Lleiniog beach and its surrounding area is part of a 6km coastal stretch designated an area of Special Scientific Interest.

It also includes a popular section of the Anglesey Coastal Path.

Anglesey protected beach area where vehicles have been seen parked after gaining access through Lleiniog car park between Llangoed and Penmon (pic: Dale Spridgeon)

Llangoed and Penmon Community Council clerk Alun Foulkes said:

“We don’t really want people parking down there, not only for their own safety, driving a vehicle so close to the water’s edge, but mainly to prevent further erosion of the site, it’s long been a problem there, and it is also protected area.

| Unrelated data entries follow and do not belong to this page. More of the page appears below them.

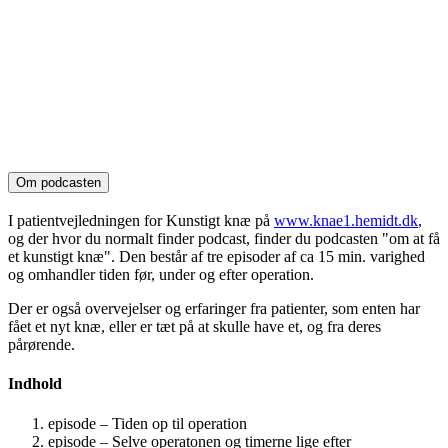
Om podcasten
I patientvejledningen for Kunstigt knæ på
www.knae1.hemidt.dk
,
og der hvor du normalt finder podcast, finder du podcasten "om at få
et kunstigt knæ". Den består af tre episoder af ca 15 min. varighed
og omhandler tiden før, under og efter operation.
Der er også overvejelser og erfaringer fra patienter, som enten har
fået et nyt knæ, eller er tæt på at skulle have et, og fra deres
pårørende.
Indhold
episode – Tiden op til operation
episode – Selve operatonen og timerne lige efter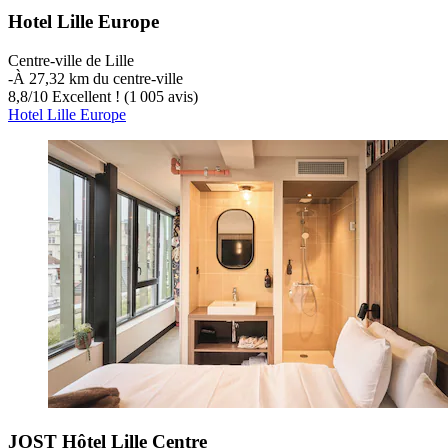
Hotel Lille Europe
Centre-ville de Lille
‐
À 27,32 km du centre-ville
8,8
/
10
Excellent ! (1 005 avis)
Hotel Lille Europe
JOST Hôtel Lille Centre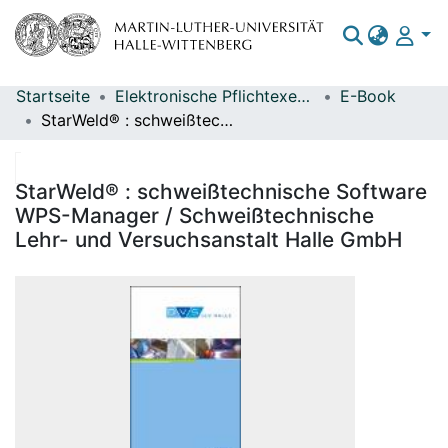
Startseite
Elektronische Pflichtexemplare
E-Book
Bereiche & Sammlungen
StarWeld® : schweißtechnische Software WPS-Manager / Schweißtechnische Lehr- und Versuchsanstalt Halle GmbH
Das gesamte Repositorium
Statistiken
StarWeld® : schweißtechnische Software
WPS-Manager / Schweißtechnische
Lehr- und Versuchsanstalt Halle GmbH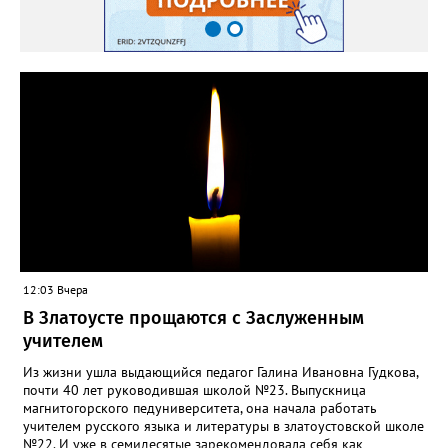
12:03 Вчера
В Златоусте прощаются с Заслуженным
учителем
Из жизни ушла выдающийся педагог Галина Ивановна Гудкова,
почти 40 лет руководившая школой №23. Выпускница
магнитогорского педуниверситета, она начала работать
учителем русского языка и литературы в златоустовской школе
№22. И уже в семидесятые зарекомендовала себя как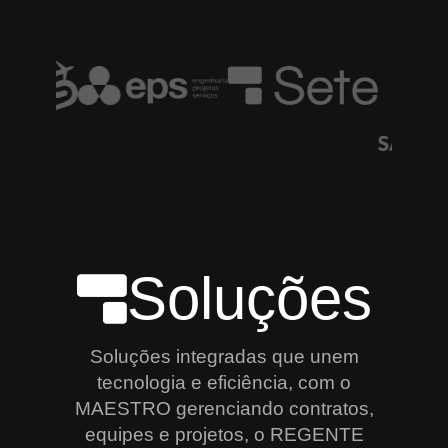
Soluções
Soluções integradas que unem
tecnologia e eficiência, com o
MAESTRO gerenciando contratos,
equipes e projetos, o REGENTE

“We don’t want to stop people enjoying the area, but we just ask people not park there, but leave their vehicles in the car park.”

It is thought that recent work in the area may have contributed to the public’s perception of access to the site.

“There was a lot of work in that area following a recent planning application to carry out tidal defence at a nearby house,” Mr Foulkes added.

“I think the council need to block up the end of the car park so vehicles can’t get through.”

Lleiniog beach hit world-wide notoriety in 2018, when protesters highlighted that thousands of years of “globally-important” history and geology had been bulldozed by council contractors.

A 200-yard stretch of beach was torn up leaving the once boulder-strewn beach bare and with what were described as  “glacially significant” rocks piled at the top end of the beach.

The site has long attracted scientists, marine biologists and geologists to study its unique glacial, archaeological and marine features.

Historians and archaeologists, also study features of the Lleioniog beach area, including medieval features relating to the  nearby Aberlleiniog castle.